Stronger dollar and demand concerns put pressure on prices
OIL.WTI price dropped more than 3.0%, extending yesterday's losses as demand concerns resurfaced as geopolitical tensions eased. NATO announced that Russia was not behind the missile attack in Poland, easing fears of a conflict escalation in Europe. Meanwhile China continues to face rising Covid cases that clouded the demand outlook in the world’s biggest crude importer. JPMorgan expects hawkish FED and higher interest rate hikes will push the US economy into a mild recession in 2023. On the supply side, transfers of Russian oil to Hungary via the Druzhba pipeline had resumed following a brief power disruption.
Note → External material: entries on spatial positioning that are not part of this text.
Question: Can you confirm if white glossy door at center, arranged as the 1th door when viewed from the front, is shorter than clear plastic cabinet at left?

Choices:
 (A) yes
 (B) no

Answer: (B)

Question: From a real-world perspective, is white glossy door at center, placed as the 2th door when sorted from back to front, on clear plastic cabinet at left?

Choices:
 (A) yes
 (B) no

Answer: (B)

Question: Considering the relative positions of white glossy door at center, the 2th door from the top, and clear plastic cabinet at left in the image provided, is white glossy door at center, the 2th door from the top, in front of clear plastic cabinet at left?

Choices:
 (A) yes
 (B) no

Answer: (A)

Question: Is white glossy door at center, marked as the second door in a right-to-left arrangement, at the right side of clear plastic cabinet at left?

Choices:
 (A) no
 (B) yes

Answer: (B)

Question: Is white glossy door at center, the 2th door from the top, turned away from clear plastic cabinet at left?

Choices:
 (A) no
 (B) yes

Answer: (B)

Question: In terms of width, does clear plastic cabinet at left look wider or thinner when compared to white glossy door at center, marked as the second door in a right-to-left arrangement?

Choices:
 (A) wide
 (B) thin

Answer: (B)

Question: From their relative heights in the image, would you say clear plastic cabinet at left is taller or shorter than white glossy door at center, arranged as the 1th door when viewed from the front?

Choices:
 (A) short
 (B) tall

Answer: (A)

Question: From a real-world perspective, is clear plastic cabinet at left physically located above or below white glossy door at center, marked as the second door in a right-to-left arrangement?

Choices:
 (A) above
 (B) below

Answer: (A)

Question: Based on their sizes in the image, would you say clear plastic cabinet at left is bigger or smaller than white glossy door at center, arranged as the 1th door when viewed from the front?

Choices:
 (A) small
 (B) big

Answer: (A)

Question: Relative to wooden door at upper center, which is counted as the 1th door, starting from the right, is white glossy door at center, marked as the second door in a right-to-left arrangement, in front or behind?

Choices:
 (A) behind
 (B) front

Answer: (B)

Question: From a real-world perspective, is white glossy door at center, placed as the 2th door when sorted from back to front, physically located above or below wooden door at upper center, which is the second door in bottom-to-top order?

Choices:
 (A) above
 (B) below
Also strengthening greenback is adding additional pressure on the whole commodity sector. However, traders should remain cautious about the supply outlook as the EU is expected to ban Russian crude flows from December, while OPEC is expected to keep supply tight. Also recent data from the Joint Organizations Data Initiative (JODI) showed that global demand jumped in September and exceeded the September 2019 pre-Covid levels by nearly 1 million bpd.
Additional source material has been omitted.